Direction: Pull out the lines of the entries below starting at the one that contains "genus: Stereum" and ending at the one that contains "genus: Lathyrus", both included, and reproduce them unchanged.

Records provided:
★ ★ ★ ★
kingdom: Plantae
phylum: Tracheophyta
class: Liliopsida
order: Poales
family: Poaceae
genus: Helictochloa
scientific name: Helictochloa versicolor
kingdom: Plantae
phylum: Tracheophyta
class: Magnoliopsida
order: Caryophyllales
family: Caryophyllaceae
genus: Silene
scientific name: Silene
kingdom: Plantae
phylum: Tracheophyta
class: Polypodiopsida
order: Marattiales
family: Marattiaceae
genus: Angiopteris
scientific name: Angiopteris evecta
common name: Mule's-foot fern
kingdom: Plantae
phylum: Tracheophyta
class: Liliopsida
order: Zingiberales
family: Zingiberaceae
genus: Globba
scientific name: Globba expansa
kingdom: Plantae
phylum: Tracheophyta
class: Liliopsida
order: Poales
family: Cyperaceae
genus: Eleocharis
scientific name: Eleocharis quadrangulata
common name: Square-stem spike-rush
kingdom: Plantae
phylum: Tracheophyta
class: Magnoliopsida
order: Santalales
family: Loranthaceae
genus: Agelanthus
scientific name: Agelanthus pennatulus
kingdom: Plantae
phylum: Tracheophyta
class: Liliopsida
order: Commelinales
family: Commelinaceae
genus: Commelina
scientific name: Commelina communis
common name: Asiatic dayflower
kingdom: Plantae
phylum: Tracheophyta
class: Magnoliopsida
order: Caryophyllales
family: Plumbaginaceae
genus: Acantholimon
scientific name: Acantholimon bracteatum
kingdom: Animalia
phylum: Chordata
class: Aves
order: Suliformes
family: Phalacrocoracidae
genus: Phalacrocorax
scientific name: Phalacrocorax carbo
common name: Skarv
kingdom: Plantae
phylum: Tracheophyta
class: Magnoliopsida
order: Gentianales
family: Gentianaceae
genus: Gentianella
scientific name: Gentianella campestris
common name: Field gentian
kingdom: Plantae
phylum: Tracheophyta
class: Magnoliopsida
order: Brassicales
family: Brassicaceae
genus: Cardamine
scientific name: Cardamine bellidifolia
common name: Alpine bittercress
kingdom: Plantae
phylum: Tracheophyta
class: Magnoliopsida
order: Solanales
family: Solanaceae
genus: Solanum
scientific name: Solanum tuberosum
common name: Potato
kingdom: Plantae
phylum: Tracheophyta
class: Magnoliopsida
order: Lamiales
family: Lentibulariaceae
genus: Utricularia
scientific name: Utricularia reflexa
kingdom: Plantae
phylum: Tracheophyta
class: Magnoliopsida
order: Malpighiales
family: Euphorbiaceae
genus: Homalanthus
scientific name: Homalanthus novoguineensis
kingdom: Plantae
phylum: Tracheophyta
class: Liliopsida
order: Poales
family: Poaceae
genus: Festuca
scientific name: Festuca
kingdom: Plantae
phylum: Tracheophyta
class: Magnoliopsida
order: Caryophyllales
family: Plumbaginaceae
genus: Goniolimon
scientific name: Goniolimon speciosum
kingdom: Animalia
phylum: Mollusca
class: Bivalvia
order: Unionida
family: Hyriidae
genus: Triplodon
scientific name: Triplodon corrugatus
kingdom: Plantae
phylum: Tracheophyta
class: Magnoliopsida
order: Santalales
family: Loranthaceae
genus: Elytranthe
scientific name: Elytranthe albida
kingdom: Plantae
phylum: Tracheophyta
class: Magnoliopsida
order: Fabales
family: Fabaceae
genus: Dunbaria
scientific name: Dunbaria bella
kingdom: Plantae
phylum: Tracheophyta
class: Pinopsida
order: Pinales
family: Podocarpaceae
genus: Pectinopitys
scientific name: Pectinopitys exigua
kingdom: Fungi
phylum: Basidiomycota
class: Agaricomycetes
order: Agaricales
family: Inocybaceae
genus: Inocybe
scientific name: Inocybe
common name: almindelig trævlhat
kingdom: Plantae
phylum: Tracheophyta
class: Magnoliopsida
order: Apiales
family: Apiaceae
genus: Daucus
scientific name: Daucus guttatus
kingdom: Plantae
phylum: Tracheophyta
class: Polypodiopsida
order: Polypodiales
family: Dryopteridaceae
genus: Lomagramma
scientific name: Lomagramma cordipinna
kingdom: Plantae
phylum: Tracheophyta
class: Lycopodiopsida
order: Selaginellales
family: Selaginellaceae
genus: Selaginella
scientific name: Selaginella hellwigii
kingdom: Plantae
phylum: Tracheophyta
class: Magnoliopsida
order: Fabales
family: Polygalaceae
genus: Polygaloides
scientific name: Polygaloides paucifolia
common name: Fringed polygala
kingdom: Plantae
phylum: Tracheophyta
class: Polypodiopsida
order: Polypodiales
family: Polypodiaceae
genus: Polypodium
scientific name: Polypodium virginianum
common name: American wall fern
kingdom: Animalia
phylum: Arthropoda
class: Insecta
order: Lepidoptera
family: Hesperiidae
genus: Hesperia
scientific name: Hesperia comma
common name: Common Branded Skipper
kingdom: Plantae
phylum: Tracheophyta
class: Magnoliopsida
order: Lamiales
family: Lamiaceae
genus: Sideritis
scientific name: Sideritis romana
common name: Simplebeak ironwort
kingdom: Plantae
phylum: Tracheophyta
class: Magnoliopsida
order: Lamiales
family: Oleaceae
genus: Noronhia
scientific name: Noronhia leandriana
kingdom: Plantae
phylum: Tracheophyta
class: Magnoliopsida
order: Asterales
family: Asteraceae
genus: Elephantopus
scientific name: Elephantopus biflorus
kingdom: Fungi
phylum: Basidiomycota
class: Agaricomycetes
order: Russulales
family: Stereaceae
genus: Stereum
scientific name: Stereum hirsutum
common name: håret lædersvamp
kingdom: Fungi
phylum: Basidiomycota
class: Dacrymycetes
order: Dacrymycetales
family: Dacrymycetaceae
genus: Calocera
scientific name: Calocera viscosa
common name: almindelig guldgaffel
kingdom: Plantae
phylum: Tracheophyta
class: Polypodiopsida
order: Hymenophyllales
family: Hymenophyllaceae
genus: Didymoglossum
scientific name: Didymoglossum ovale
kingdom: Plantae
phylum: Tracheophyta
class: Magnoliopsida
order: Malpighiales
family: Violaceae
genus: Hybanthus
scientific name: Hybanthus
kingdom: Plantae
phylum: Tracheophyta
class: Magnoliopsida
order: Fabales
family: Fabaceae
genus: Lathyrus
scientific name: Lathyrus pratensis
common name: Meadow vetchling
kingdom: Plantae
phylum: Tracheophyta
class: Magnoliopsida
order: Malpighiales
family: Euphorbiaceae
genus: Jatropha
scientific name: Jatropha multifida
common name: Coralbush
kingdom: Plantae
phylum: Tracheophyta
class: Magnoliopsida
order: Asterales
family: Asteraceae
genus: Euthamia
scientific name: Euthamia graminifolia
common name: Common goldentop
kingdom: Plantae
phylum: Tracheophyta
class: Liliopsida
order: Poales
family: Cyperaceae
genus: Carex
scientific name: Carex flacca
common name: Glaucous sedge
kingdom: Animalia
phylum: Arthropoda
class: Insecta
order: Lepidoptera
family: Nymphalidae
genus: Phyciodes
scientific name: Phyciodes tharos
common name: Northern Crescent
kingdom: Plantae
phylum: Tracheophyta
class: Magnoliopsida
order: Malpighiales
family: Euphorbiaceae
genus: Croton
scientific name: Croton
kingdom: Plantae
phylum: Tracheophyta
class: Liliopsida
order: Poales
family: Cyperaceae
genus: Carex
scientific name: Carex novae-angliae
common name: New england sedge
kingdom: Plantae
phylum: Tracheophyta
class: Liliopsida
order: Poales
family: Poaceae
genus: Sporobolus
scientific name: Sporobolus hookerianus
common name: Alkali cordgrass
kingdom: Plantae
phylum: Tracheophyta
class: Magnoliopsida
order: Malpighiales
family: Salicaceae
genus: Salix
★ ★ ★ ★
Result of the exercise:
genus: Stereum
scientific name: Stereum hirsutum
common name: håret lædersvamp
kingdom: Fungi
phylum: Basidiomycota
class: Dacrymycetes
order: Dacrymycetales
family: Dacrymycetaceae
genus: Calocera
scientific name: Calocera viscosa
common name: almindelig guldgaffel
kingdom: Plantae
phylum: Tracheophyta
class: Polypodiopsida
order: Hymenophyllales
family: Hymenophyllaceae
genus: Didymoglossum
scientific name: Didymoglossum ovale
kingdom: Plantae
phylum: Tracheophyta
class: Magnoliopsida
order: Malpighiales
family: Violaceae
genus: Hybanthus
scientific name: Hybanthus
kingdom: Plantae
phylum: Tracheophyta
class: Magnoliopsida
order: Fabales
family: Fabaceae
genus: Lathyrus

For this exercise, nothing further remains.